**JOB:**
Once the line with "- fix(flags): Don't" is found in the entries below, repeat it and each following line exactly, up to and including the line with "- feat(flags): Allow". Add no other lines.

**MATERIAL SUPPLIED:**
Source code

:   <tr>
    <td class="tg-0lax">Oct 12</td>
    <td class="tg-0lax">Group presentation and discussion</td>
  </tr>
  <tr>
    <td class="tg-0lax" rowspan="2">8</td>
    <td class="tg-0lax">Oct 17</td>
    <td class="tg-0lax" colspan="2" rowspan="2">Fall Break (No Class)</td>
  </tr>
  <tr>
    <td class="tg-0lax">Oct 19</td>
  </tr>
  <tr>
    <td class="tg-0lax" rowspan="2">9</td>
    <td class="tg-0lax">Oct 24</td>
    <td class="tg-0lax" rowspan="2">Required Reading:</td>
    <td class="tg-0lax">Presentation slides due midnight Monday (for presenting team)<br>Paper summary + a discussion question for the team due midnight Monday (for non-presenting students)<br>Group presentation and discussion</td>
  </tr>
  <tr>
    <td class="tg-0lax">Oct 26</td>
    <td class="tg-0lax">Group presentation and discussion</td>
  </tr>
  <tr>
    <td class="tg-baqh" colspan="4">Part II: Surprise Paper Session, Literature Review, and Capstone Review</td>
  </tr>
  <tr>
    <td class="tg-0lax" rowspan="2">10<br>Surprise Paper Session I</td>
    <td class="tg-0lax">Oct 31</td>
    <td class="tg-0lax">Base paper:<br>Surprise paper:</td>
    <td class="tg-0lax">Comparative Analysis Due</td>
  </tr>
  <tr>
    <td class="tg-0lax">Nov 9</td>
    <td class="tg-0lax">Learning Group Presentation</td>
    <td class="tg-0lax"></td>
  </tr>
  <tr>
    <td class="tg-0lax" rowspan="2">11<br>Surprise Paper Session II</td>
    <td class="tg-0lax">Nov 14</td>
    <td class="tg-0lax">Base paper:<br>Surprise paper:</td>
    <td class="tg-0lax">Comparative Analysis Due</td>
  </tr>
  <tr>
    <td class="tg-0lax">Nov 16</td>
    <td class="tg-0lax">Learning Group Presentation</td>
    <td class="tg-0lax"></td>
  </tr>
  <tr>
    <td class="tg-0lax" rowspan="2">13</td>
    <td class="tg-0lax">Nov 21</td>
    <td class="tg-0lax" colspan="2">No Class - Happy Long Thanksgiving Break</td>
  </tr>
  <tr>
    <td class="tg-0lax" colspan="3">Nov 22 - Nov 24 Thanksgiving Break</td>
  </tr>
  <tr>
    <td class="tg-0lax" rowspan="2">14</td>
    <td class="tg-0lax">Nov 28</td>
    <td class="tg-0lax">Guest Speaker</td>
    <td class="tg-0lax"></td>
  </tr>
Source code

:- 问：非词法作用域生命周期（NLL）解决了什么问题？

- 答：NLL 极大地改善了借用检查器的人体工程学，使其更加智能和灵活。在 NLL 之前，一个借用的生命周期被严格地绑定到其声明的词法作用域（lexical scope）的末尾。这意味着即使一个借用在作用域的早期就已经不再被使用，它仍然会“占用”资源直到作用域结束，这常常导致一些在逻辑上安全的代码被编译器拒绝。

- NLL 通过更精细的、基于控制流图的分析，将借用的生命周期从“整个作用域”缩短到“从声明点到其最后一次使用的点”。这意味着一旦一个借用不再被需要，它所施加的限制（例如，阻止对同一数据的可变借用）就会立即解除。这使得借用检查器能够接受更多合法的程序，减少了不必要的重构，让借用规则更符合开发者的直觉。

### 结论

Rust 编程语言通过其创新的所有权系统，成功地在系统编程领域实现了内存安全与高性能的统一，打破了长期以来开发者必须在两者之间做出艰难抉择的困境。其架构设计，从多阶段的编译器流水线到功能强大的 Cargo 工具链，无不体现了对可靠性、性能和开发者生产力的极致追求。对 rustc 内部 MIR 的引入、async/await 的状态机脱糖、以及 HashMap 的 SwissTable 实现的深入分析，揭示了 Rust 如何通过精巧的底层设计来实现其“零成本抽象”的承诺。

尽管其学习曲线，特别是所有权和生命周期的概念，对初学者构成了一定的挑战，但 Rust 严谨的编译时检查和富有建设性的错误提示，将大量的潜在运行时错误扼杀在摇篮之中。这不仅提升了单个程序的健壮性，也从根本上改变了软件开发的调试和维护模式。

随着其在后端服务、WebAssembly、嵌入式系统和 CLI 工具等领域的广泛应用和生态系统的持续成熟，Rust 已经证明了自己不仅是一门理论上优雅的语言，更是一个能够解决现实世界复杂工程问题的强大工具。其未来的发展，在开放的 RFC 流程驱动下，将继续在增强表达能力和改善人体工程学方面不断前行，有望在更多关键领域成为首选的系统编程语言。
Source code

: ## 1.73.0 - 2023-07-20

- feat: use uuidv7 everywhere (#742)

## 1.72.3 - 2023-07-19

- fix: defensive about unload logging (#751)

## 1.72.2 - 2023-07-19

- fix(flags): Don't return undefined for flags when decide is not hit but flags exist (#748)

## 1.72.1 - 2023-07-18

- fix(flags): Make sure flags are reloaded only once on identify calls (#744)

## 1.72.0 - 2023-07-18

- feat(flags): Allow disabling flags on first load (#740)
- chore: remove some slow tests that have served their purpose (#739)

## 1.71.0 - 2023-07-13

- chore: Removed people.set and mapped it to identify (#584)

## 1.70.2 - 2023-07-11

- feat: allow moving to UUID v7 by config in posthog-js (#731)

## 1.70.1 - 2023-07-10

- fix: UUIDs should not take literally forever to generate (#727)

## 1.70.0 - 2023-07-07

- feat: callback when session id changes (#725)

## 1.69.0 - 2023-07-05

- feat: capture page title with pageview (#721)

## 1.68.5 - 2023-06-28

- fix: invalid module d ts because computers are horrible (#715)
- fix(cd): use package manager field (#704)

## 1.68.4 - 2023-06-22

**ANSWER FOR THIS EXERCISE:**
- fix(flags): Don't return undefined for flags when decide is not hit but flags exist (#748)

## 1.72.1 - 2023-07-18

- fix(flags): Make sure flags are reloaded only once on identify calls (#744)

## 1.72.0 - 2023-07-18

- feat(flags): Allow disabling flags on first load (#740)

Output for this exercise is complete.